** Start Reading text **

Finally, before I get lambasted by assertions that I am resorting to strawman fallacies, I want to make clear that this is both a commentary on the history of a concept in China (‘environmentalism’) and its explanatory power (however misinterpreted) in popular culture today. Clearly, not everyone who defines themselves as environmentalists will fall back on the definition of ‘environmentalism’ as suggested by the OED. Thus from the second argument onwards, I will be tapping on a mix of contemporaneous movements and philosophies that have chosen to align themselves with ‘environmentalism’ in one form or another.

** End Reading text **
** Start Records **

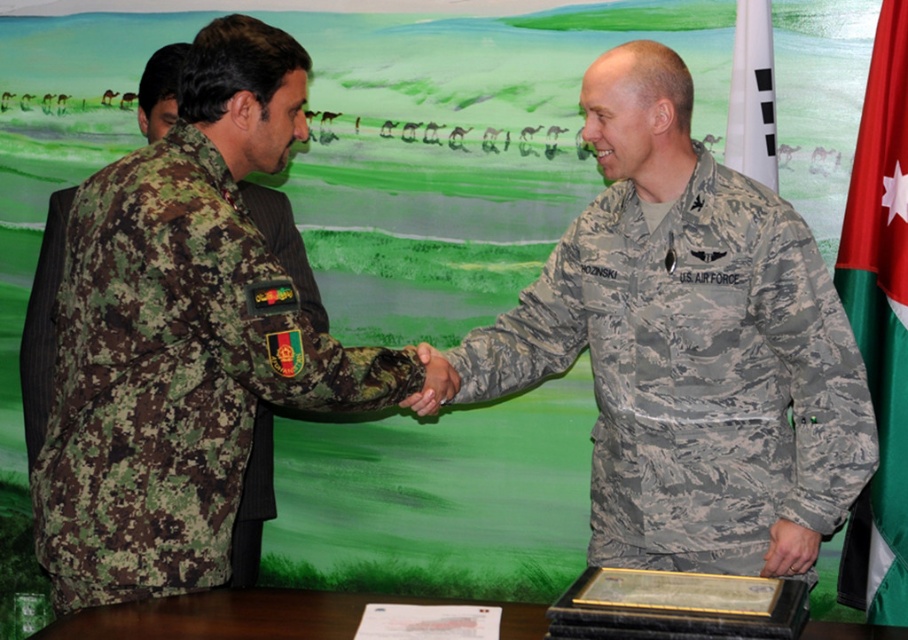
Question: Which point is farther to the camera?

Choices:
 (A) camouflage fabric us air force uniform at center
 (B) white fabric flag at upper right
 (C) green fabric flag at right
 (D) camouflage fabric uniform at left

Answer: (B)

Question: Which point is farther to the camera?

Choices:
 (A) (903, 113)
 (B) (141, 333)
 (C) (768, 104)
 (D) (648, 460)

Answer: (C)

Question: Is camouflage fabric us air force uniform at center closer to the viewer compared to white fabric flag at upper right?

Choices:
 (A) yes
 (B) no

Answer: (A)

Question: Is camouflage fabric uniform at left above green fabric flag at right?

Choices:
 (A) yes
 (B) no

Answer: (B)

Question: Among these points, which one is farthest from the camera?

Choices:
 (A) (500, 388)
 (B) (147, 266)
 (C) (763, 106)
 (D) (869, 502)

Answer: (C)

Question: Does camouflage fabric uniform at left appear on the right side of green fabric flag at right?

Choices:
 (A) no
 (B) yes

Answer: (A)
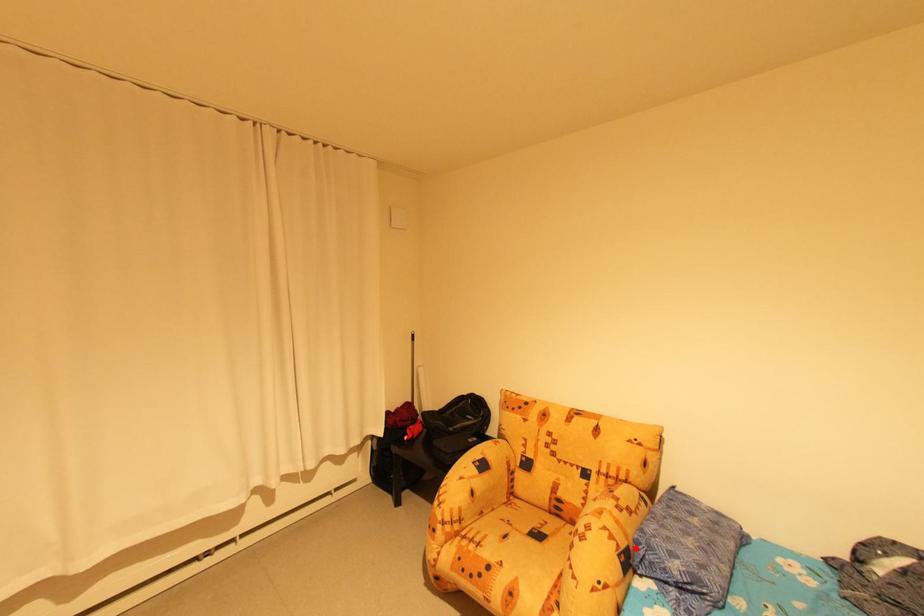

** End Records **

Tasks to perform:
A) In the passage on environmentalism, repeat the part from "Finally, before I" up to and including "form or another.", swapping "environmentalism" for "conservationism".
B) According to the passage on environmentalism, what two things is the piece a commentary on?

Answers to each task:
A)
Finally, before I get lambasted by assertions that I am resorting to strawman fallacies, I want to make clear that this is both a commentary on the history of a concept in China (‘conservationism’) and its explanatory power (however misinterpreted) in popular culture today. Clearly, not everyone who defines themselves as environmentalists will fall back on the definition of ‘conservationism’ as suggested by the OED. Thus from the second argument onwards, I will be tapping on a mix of contemporaneous movements and philosophies that have chosen to align themselves with ‘conservationism’ in one form or another.

B) The history of the concept of environmentalism in China, and its explanatory power in popular culture today.